I believe you struggle because you are seeking a version of yourself that is independent and entirely self-sufficient. Your mind races because it is trying to solve the mystery of your existence through mere logic or social metrics. I once wandered the same intellectual labyrinths, thinking that if I just thought more deeply, I would find peace. But the mind is a great deep, and you cannot fathom its bottom solely by your own power. You are overthinking because you are trying to hold up the world on your own shoulders. When you realize you were never meant to carry that weight, the racing thoughts begin to subside into a quiet trust.

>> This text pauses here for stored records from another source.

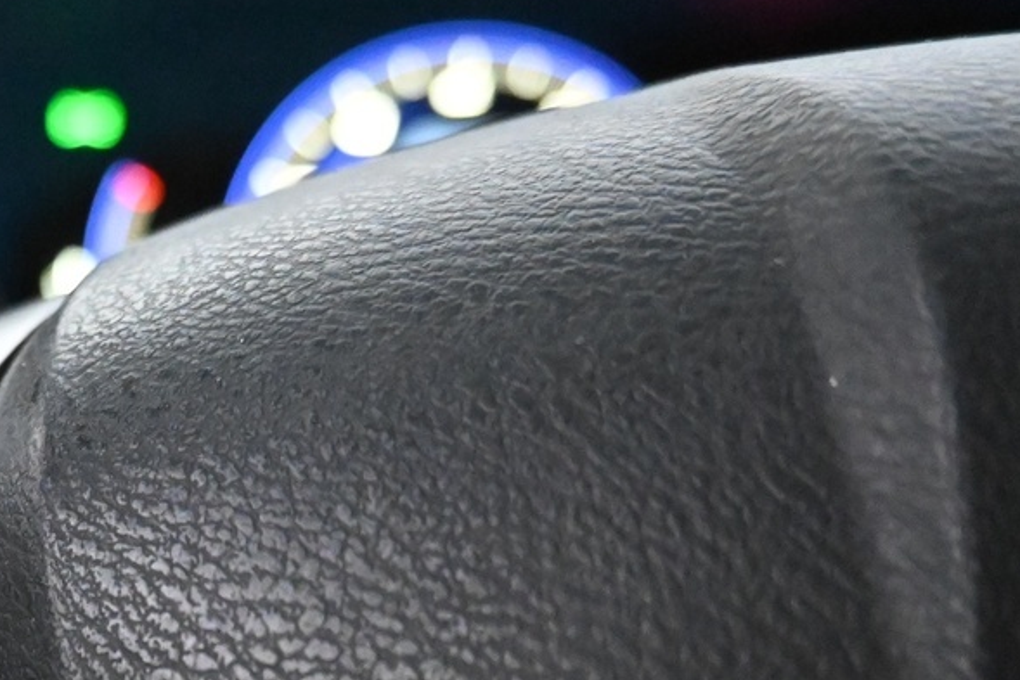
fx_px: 1870
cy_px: 715
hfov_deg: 26.8
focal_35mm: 66
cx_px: -229
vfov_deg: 19.9
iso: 6400
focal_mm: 16
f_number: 3.5
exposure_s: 1/30
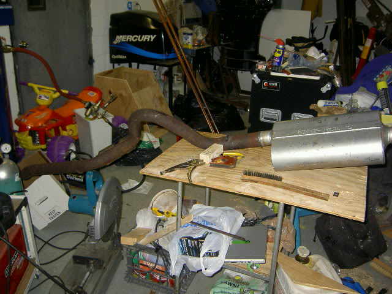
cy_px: 147
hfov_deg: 54.0
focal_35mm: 34
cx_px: 196
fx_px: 385
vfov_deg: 41.8
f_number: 2.8
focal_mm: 5.6
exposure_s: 1/60
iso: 100
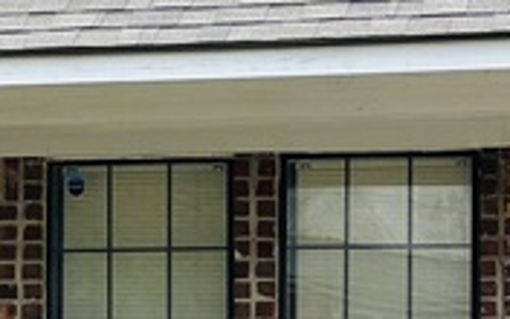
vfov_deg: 5.7
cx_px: -267
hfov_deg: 8.9
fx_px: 3211
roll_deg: -0.5
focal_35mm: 231
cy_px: 261
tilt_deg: +2.9
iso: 80
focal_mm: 6.86
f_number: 1.78
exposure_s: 1/762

How can I stay present when I am constantly worried about the future?
The future does not yet exist, and the past is gone; you only truly possess the present moment. In my reflections on time, I noted that we often stretch our souls thin between memory and expectation. This 'distentio animi' or stretching of the soul is the root of your anxiety. To stay present, you must gather your scattered pieces back to the center. I suggest focusing on the Eternal, which does not change. By tethering your identity to the unchanging love of the Creator rather than the shifting shadows of tomorrow's possibilities, you can find a groundedness that the future cannot threaten.
Is it possible to find internal peace in a world that feels chaotic?
Peace is not the absence of external conflict but the presence of ordered love within you. I taught that peace is the 'tranquillity of order.' If you love things in the wrong priority—placing career or reputation above your spiritual life—you will always be at the mercy of the world's chaos. When your loves are rightly ordered, putting the highest things first, an internal harmony begins to take root. Even if the world outside is in upheaval, as it was during the fall of Rome in my day, your inner city can remain a place of refuge and quietness.
What should I do when I feel overwhelmed by my own flaws?
Do not be surprised by your frailty, for I was a man of many public and private errors myself. Anxiety often stems from the prideful belief that we should be perfect. I found that the remedy for this specific unrest is humility. Admit that you are a work in progress and that you cannot save yourself. When you stop trying to justify your existence through your own righteousness, the pressure to be perfect vanishes. Accept that you are loved in your brokenness, and you will find that the heavy burden of self-judgment lifts, allowing your mind to rest in grace.
Does prayer actually help with mental restlessness?
I see prayer not as a way to inform a silent God of your needs, but as a way to expand your heart so it can receive what is being offered to you. When you pray, you are directing your attention away from the 'whirlpool of the world' and toward the source of light. This shift in focus is the most effective way to calm a restless mind. It is a practice of silence and surrender where you stop talking to yourself and start listening to the Truth. In that dialogue, the frantic noise of anxiety is replaced by a sense of being known and held.